Monday, February 11, 2019

Avoiding the Middle Age Bitterness Trap

I'm getting through middle age by tapping into my inner Peter Falk

Hitting 40 did not seem like much of a milestone, but age 43 has suddenly brought all the middle-aged thoughts I thought were coming three years ago. They aren't all necessarily bad. I think all the time about how I've done a lot in my life, and that what I do for a living has had a positive impact on the world. I'm okay not being young anymore. The bad thoughts are the morbid ones, of course. At this point it's very likely that I have more yesterdays than tomorrows. The problem with having gained a renewed will to live in the past eight years is that death scares me a lot more than it used to. In my younger days I was pretty ambivalent about living. I have learned to enjoy life more fully and now I desperately don't want to have to give it up. Sometimes on my morning commute I hope that when I eventually go I'm more prepared for it.

At the same time, watching other middle-aged people around me has made me hyper-aware of the traps of middle age. The two big ones are bitterness and resentment, which usually come together. Middle age is when you have the harrowing realization that you have become what you are.

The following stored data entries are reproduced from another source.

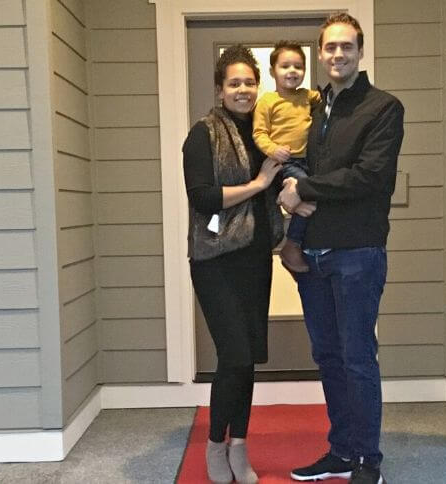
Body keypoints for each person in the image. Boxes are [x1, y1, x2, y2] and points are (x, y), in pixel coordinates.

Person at [279, 13, 404, 484]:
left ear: (360, 50)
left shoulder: (383, 108)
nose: (337, 54)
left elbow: (370, 177)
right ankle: (341, 450)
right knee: (329, 357)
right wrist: (291, 182)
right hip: (314, 256)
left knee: (357, 358)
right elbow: (304, 163)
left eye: (345, 46)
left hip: (358, 253)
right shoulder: (315, 108)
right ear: (321, 52)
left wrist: (305, 189)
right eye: (329, 47)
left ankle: (368, 460)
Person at [182, 44, 314, 484]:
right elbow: (202, 199)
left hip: (256, 257)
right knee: (234, 353)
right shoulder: (203, 134)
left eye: (249, 82)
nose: (243, 89)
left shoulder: (265, 131)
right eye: (234, 83)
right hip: (215, 260)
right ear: (220, 90)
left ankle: (240, 444)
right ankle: (215, 446)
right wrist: (258, 182)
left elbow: (286, 175)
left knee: (248, 357)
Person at [253, 41, 321, 273]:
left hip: (308, 160)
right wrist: (272, 149)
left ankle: (299, 239)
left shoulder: (307, 96)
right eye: (285, 66)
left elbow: (329, 99)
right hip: (285, 162)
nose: (292, 71)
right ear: (273, 71)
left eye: (298, 66)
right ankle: (291, 245)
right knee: (308, 195)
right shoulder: (267, 102)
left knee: (316, 198)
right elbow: (259, 133)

In youth you tend to think of yourself becoming something, there is still room for self-invention, and still room to think that your faults will eventually fade. If you don't "make it" in your chosen field by your 40s, well, you're never going to make it. That can be a spur for bitterness and resentment.

For the vast the majority of us never achieve the things we dream, and our consumerist society is constantly pushing us to "dream big," which usually means a big disappointment. In that respect I am glad that I left academia at the age of 35, when I was still young enough to reinvent myself and recover from the mental blow that transition made. If I did so at 40 I wonder if I would feel so good about myself right now.

I have seen so many people succumb to bitterness and resentment in middle age, their souls wilted and withered. This form of self hate always ends up getting projected onto other people. It closes minds and closes hearts and deafens ears to the sufferings of others. Those who are frustrated at their position and feel let down by life inevitably derive satisfaction from seeing other people brought down to their level. If the people around them are not as miserable as they are, they will make it so. These are the poisonous gossips at work, the family members who engage in belittling behaviors, the tyrannical boss who goes out of their way to always make you feel small. 

What's especially frightening to me is that this form of middle aged dysfunction has been weaponized for political use. White men in their 50s were Trump's most loyal bloc, the group most likely to be resentful about their lives. Those emotions can be easily turned against the "other" who is then blamed for their situation. I was just talking to a friend who said a bunch of his formerly apolitical friends (also middle aged) suddenly became vocal Trump supporters. It makes sense to me, considering the appeals he makes to resentment and those most receptive to it.

So every day I tell myself not to succumb, and to try to throw a lifeline to the people I see drowning in an all-consuming bitterness. Sure I never became a tenured professor or published a book, but there are things in life a lot more important than that.